In a discussion at the Heritage Foundation, Kendall said the Air Force began early experimental prototyping on NGAD in 2015, when he was the Pentagon’s top acquisition official. This was essentially an X-plane program, he said, designed to reduce risk and develop key technologies needed for the production program.
The technology has continued to progress, he said, and the NGAD effort is now envisioned as a “family of systems” incorporating several elements, including a handful of autonomous drone aircraft accompanying the manned aircraft in formation.
It typically takes the Air Force’s acquisition programs almost seven years to reach initial operating capability from the beginning of the EMD phase. Although the service has already been working on NGAD for about that long, because it just recently started work on the EMD phase, it will still be several more years before the program will reach IOC.
“The clock really didn’t start in 2015; it’s starting roughly now,” Kendall said. “We think we’ll have capability by the end of the decade.”

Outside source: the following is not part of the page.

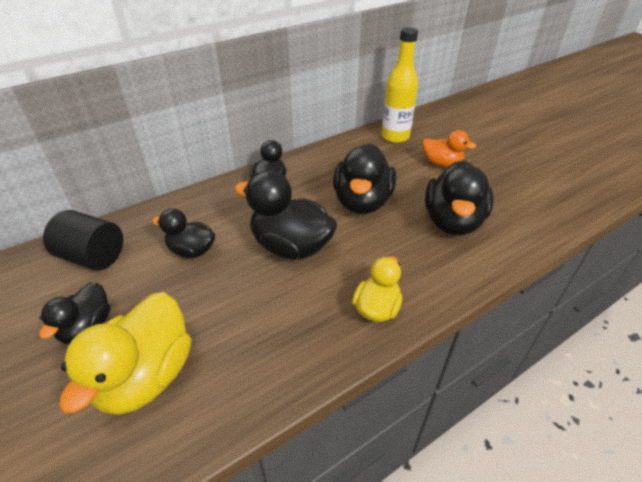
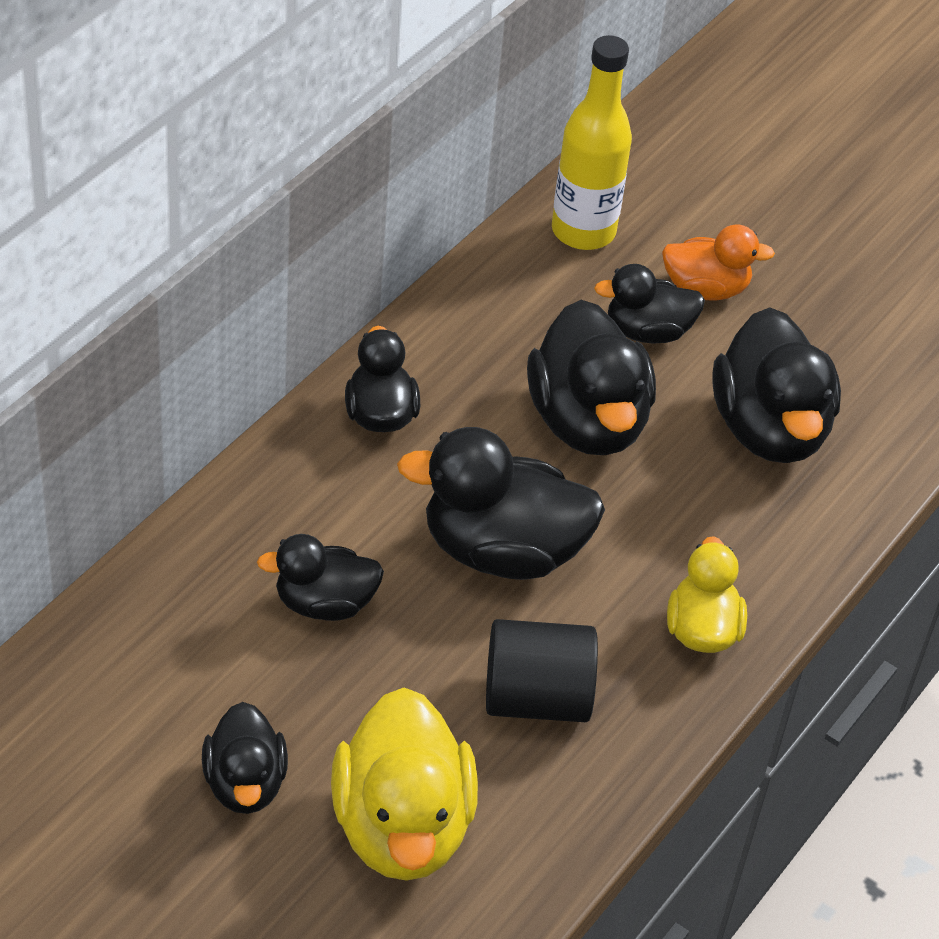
camera: 25 degrees left, 5 degrees up
(93, 257) = (145, 661): black cylinder -> black cylinder (536, 698)
(407, 174) = (647, 331): none -> black duck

The Air Force’s next-gen fighter has moved into a critical new phase
Air Force Sec. Frank Kendall hopes NGAD will show its capabilities by the end of the decade.
www.defensenews.com
WOW. Surprising! Still, just like the article points out, the 6th Gen program isn't exactly new, it has been in the making for quite some time. There is the potential misconception of assuming the X-Plane took to the skies in the span one year, taking for granted what the USAF says, when it could've been flying since 2017 or earlier and they just decided to keep it secret for a while. If that's the case, that would explain the speedy development. Excerpt (From AviationWeek):
[...]however, the newly revealed NGAD flight demonstrator suffers from some drawbacks. The knowledge of DARPA’s AII program dating back to fiscal 2015 suggests an NGAD prototype could have been developed and flown two or three years ago. All schedule, design and performance details of the flight demonstrator remain classified, so there is no way to verify how close the concept validated Roper’s vision for the NGAD program.